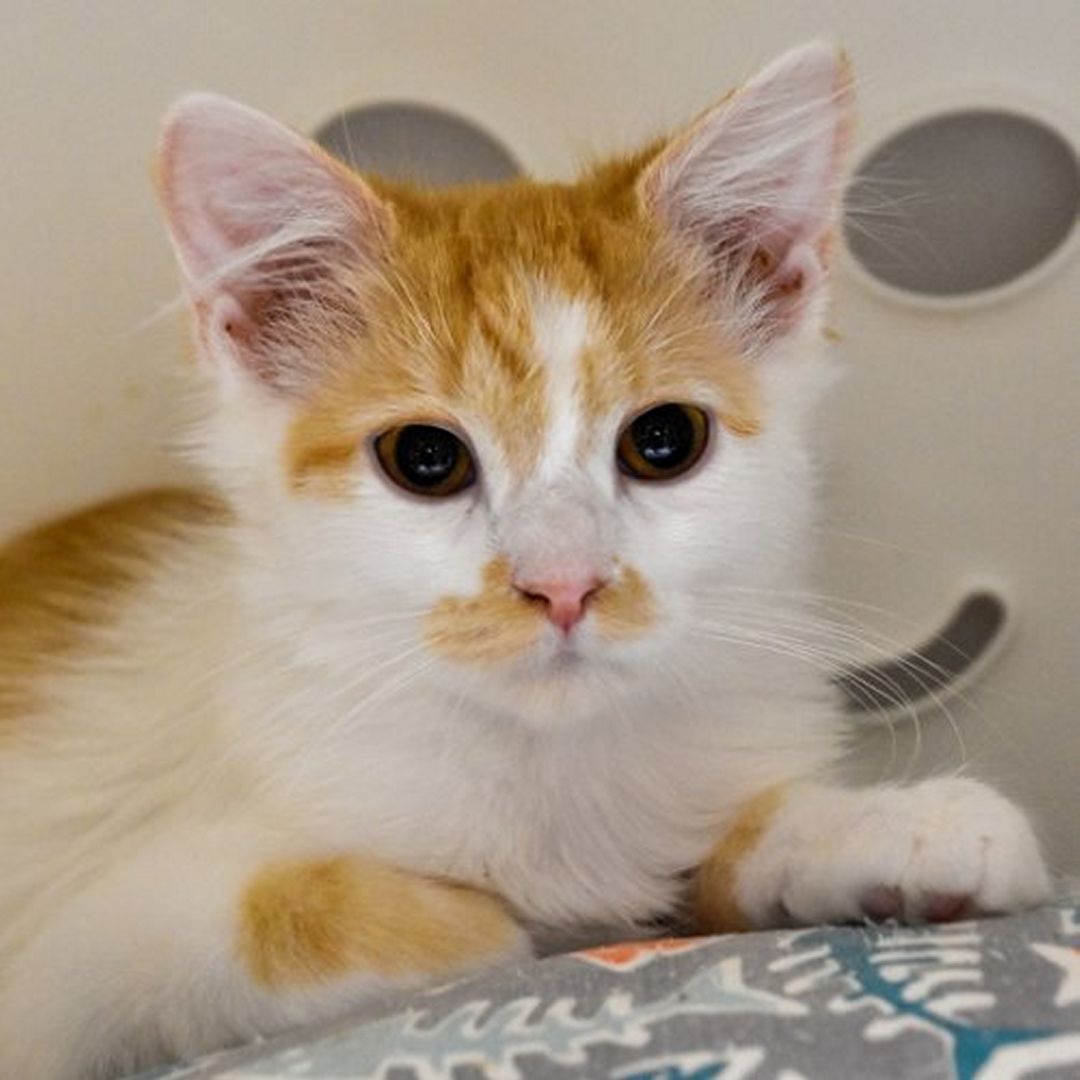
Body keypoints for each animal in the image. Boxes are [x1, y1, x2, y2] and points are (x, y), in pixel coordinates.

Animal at [0, 42, 1049, 1080]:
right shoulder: (71, 957)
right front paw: (511, 926)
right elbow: (323, 917)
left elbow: (718, 857)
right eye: (425, 458)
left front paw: (901, 827)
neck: (546, 765)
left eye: (664, 440)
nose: (564, 585)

.....

_WORK INSTRUCTIONS_. The pictures stay out; please reproduce everything else in the entries exactly.

_TASK RESULT_.
Body keypoints for each animal in the image. Boxes are [x1, y1, x2, y2] and points are (x, y), in pixel coordinates.

Animal at [0, 42, 1049, 1080]:
right shoulder: (71, 957)
right front paw: (511, 926)
right elbow: (323, 917)
left elbow: (718, 857)
right eye: (425, 458)
left front paw: (901, 827)
neck: (546, 765)
left eye: (664, 440)
nose: (564, 585)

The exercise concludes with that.